2006-10-20 Thread DAve

DAve wrote:

Efren Bravo wrote:

Hi,

Accidentally I've created a file called -exclude
and now I cann't delete it.

I tried with:

rm -exclude and rm *exclude but it returns this:

rm: illegal option -- -
usage: rm [-f | -i] [-dIPRrvW] file ...
   unlink file

How can I delete it?


You have probably found that anything you try errors because the shell 
thinks -e is a switch. The easiest way is to find the files inode number 
and delete the file using that.


director# ls -i
107008 .bash_history107760 .login   107759 .mail_aliases 
107764 .profile 107765 .shrc
107758 .cshrc   107761 .login_conf  107762 .mailrc 107763 
.rhosts


then use find to remove the file.

director# find . -inum 107763 -exec rm -i {} \;
remove ./.rhosts? y

This works for all manner of funky file names. I had done that many 
times before, generally from not reading man pages and passing switches 
to programs that didn't expect it, or by piping commands incorrectly.


DAve


Chuck Swiger wrote:
 On Oct 20, 2006, at 9:21 AM, Efren Bravo wrote:
 Accidentally I've created a file called -exclude
 and now I cann't delete it.

 Try:

   rm -- -exclude


See, just like I said. I got into trouble a long time ago by not reading 
man pages, and discovered I could delete by inode. I've done it that way 
from habit since.


*Had I read the man pages back then* I would have known about rm -- ;^)
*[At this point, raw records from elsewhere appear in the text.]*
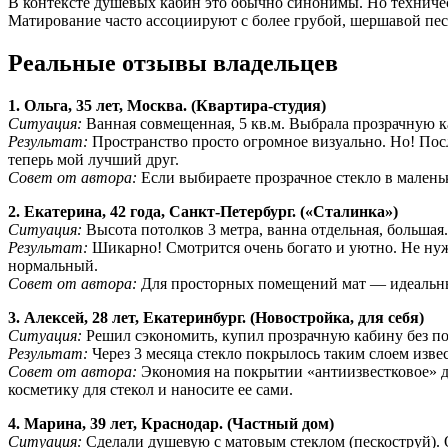
В контексте душевых кабин это обычно синонимы. Но техническ
Матирование часто ассоциируют с более грубой, шершавой пес
Реальные отзывы владельцев
1. Ольга, 35 лет, Москва. (Квартира-студия)
Ситуация:
Ванная совмещенная, 5 кв.м. Выбрала прозрачную ка
Результат:
Пространство просто огромное визуально. Но! Пос
теперь мой лучший друг.
Совет от автора:
Если выбираете прозрачное стекло в маленьк
2. Екатерина, 42 года, Санкт-Петербург. («Сталинка»)
Ситуация:
Высота потолков 3 метра, ванна отдельная, большая
Результат:
Шикарно! Смотрится очень богато и уютно. Не нужн
нормальный.
Совет от автора:
Для просторных помещений мат — идеальный
3. Алексей, 28 лет, Екатеринбург. (Новостройка, для себя)
Ситуация:
Решил сэкономить, купил прозрачную кабину без пок
Результат:
Через 3 месяца стекло покрылось таким слоем извест
Совет от автора:
Экономия на покрытии «антиизвестковое» дл
косметику для стекол и наносите ее сами.
4. Марина, 39 лет, Краснодар. (Частный дом)
Ситуация:
Сделали душевую с матовым стеклом (пескоструй). О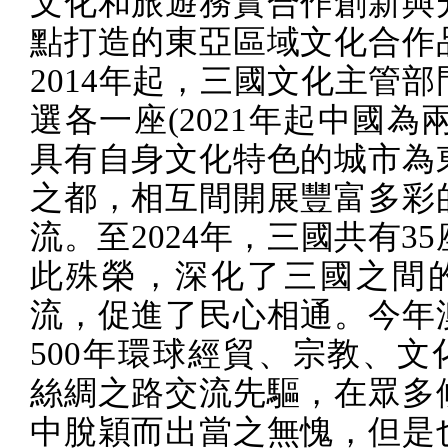
文化和旅遊務實合作創新與
點打造的東亞區域文化合作
2014
年起，三國文化主管部
選各一座
(2021
年起中國為
具有自身文化特色的城市為
之都，相互間開展豐富多彩
流。至
2024
年，三國共有
35
此殊榮，深化了三國之間
流，促進了民心相通。今年
500
年環球經貿、宗教、文
絲綢之路交流先驅，在眾多
中脫穎而出當之無愧，但是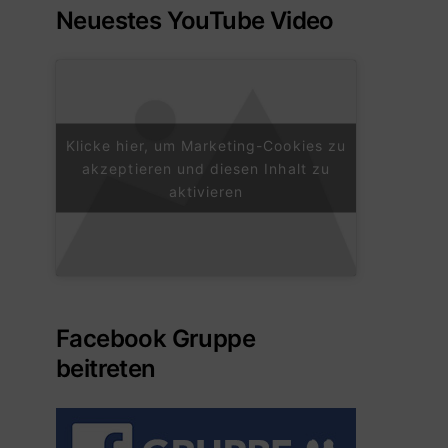
Neuestes YouTube Video
Klicke hier, um Marketing-Cookies zu
akzeptieren und diesen Inhalt zu
aktivieren
Facebook Gruppe
beitreten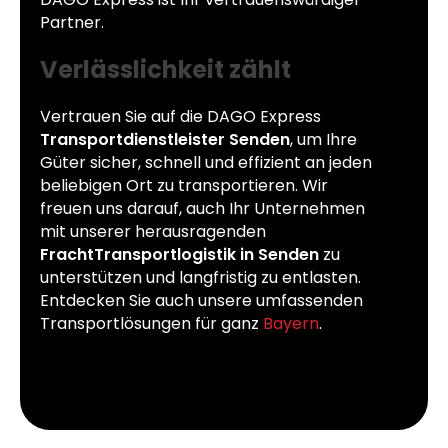
Partner.
Verlässlichkeit zählt
Vertrauen Sie auf die DAGO Express
Transportdienstleister Senden
, um Ihre
Güter sicher, schnell und effizient an jeden
beliebigen Ort zu transportieren. Wir
freuen uns darauf, auch Ihr Unternehmen
mit unserer herausragenden
FrachtTransportlogistik in Senden
zu
unterstützen und langfristig zu entlasten.
Entdecken Sie auch unsere umfassenden
Transportlösungen für ganz
Bayern
.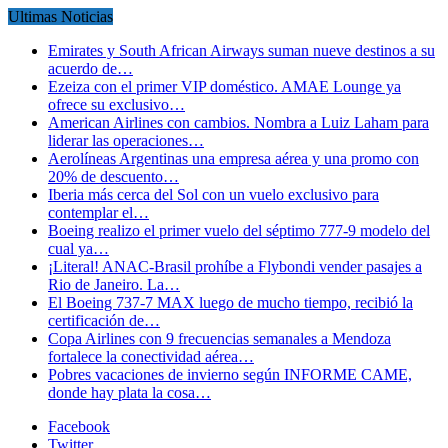
Ultimas Noticias
Emirates y South African Airways suman nueve destinos a su
acuerdo de…
Ezeiza con el primer VIP doméstico. AMAE Lounge ya
ofrece su exclusivo…
American Airlines con cambios. Nombra a Luiz Laham para
liderar las operaciones…
Aerolíneas Argentinas una empresa aérea y una promo con
20% de descuento…
Iberia más cerca del Sol con un vuelo exclusivo para
contemplar el…
Boeing realizo el primer vuelo del séptimo 777-9 modelo del
cual ya…
¡Literal! ANAC-Brasil prohíbe a Flybondi vender pasajes a
Rio de Janeiro. La…
El Boeing 737-7 MAX luego de mucho tiempo, recibió la
certificación de…
Copa Airlines con 9 frecuencias semanales a Mendoza
fortalece la conectividad aérea…
Pobres vacaciones de invierno según INFORME CAME,
donde hay plata la cosa…
Facebook
Twitter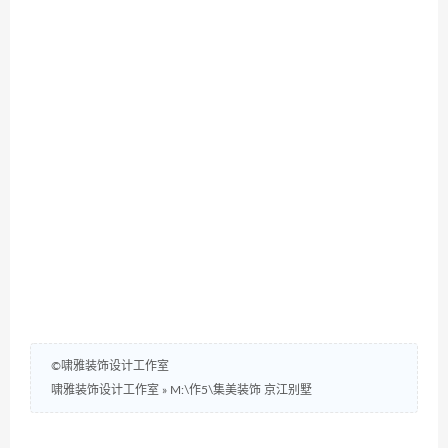
©啸雅装饰设计工作室
啸雅装饰设计工作室
»
M:\作5\集美装饰 京江别墅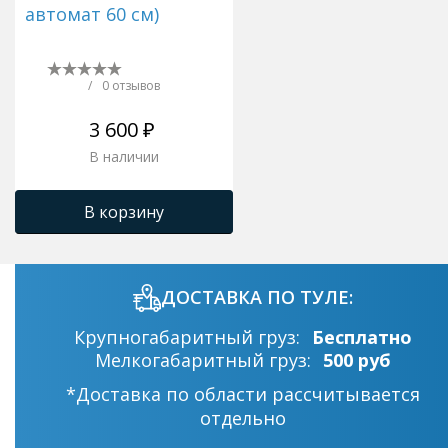
автомат 60 см)
/
0 отзывов
3 600 ₽
В наличии
В корзину
ДОСТАВКА ПО ТУЛЕ:
Крупногабаритный груз:
Бесплатно
Мелкогабаритный груз:
500 руб
*Доставка по области рассчитывается
отдельно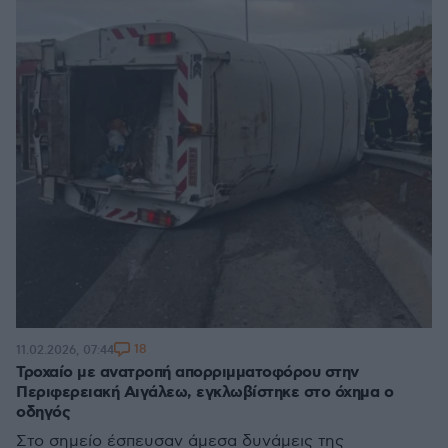
18
11.02.2026, 07:44
Τροχαίο με ανατροπή απορριμματοφόρου στην
Περιφερειακή Αιγάλεω, εγκλωβίστηκε στο όχημα ο
οδηγός
Στο σημείο έσπευσαν άμεσα δυνάμεις της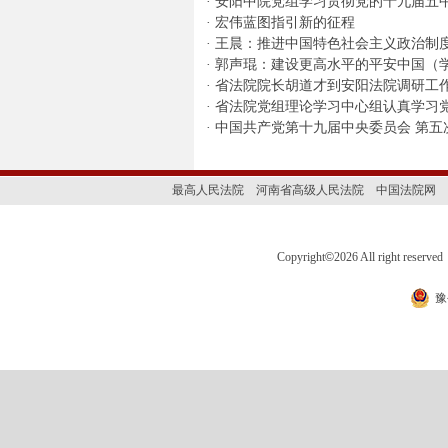
·
安阳中院党组学习贯彻党的十九届五
·
宏伟蓝图指引新的征程
·
王晨：推进中国特色社会主义政治制
·
郭声琨：建设更高水平的平安中国（
·
省法院院长胡道才到安阳法院调研工
·
省法院党组理论学习中心组认真学习
·
中国共产党第十九届中央委员会 第五
最高人民法院
河南省高级人民法院
中国法院网
Copyright
©
2026 All right 
豫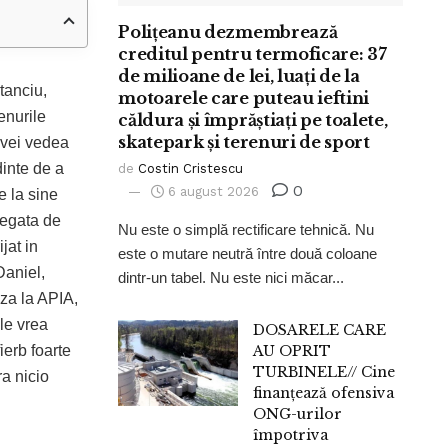
Polițeanu dezmembrează
creditul pentru termoficare: 37
de milioane de lei, luați de la
tanciu,
motoarele care puteau ieftini
enurile
căldura și împrăștiați pe toalete,
skatepark și terenuri de sport
 vei vedea
dinte de a
de
Costin Cristescu
0
6 august 2026
e la sine
legata de
Nu este o simplă rectificare tehnică. Nu
ijat in
este o mutare neutră între două coloane
aniel,
dintr-un tabel. Nu este nici măcar...
aza la APIA,
 le vrea
DOSARELE CARE
ierb foarte
AU OPRIT
TURBINELE// Cine
ra nicio
finanțează ofensiva
ONG-urilor
împotriva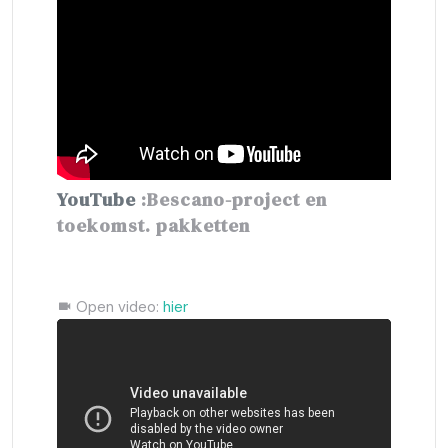
YouTube
:Bescano-project en
toekomst. pakketten
Open video:
hier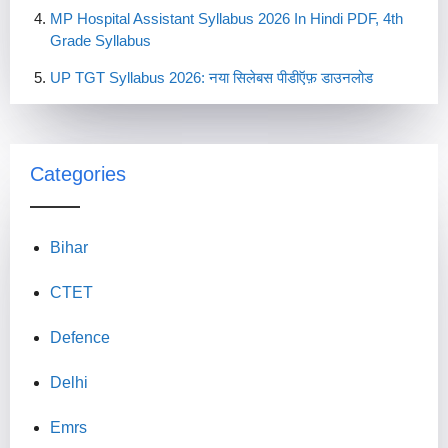
MP Hospital Assistant Syllabus 2026 In Hindi PDF, 4th
Grade Syllabus
UP TGT Syllabus 2026: नया सिलेबस पीडीऍफ़ डाउनलोड
Categories
Bihar
CTET
Defence
Delhi
Emrs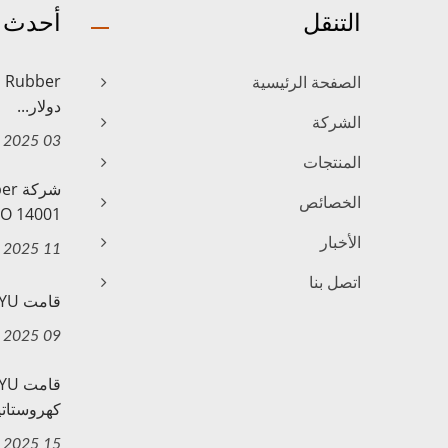
التنقل
أحدث ا
الصفحة الرئيسية
دولار...
الشركة
03 Oct, 2025
المنتجات
الخصائص
O 14001...
الأخبار
11 Jul, 2025
اتصل بنا
قامت YUANYU مؤخرًا بتركيب ألواح...
09 Apr, 2025
كهروستاتيك
15 Feb, 2025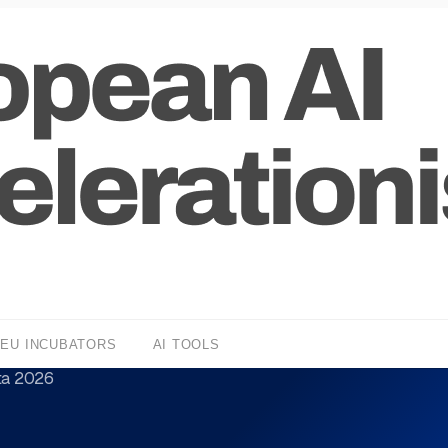
EU INCUBATORS
AI TOOLS
eta 2026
I read all manner of man pages, README, CHANGES, and INSTALL docs now 
before I do anything new. John Polstra from SeaBug gently chided me into 
that habit until I caught on.


DAve

--
Three years now I've asked Google why they don't have a
logo change for Memorial Day. Why do they choose to do logos
for other non-international holidays, but nothing for
Veterans?

Maybe they forgot who made that choice possible.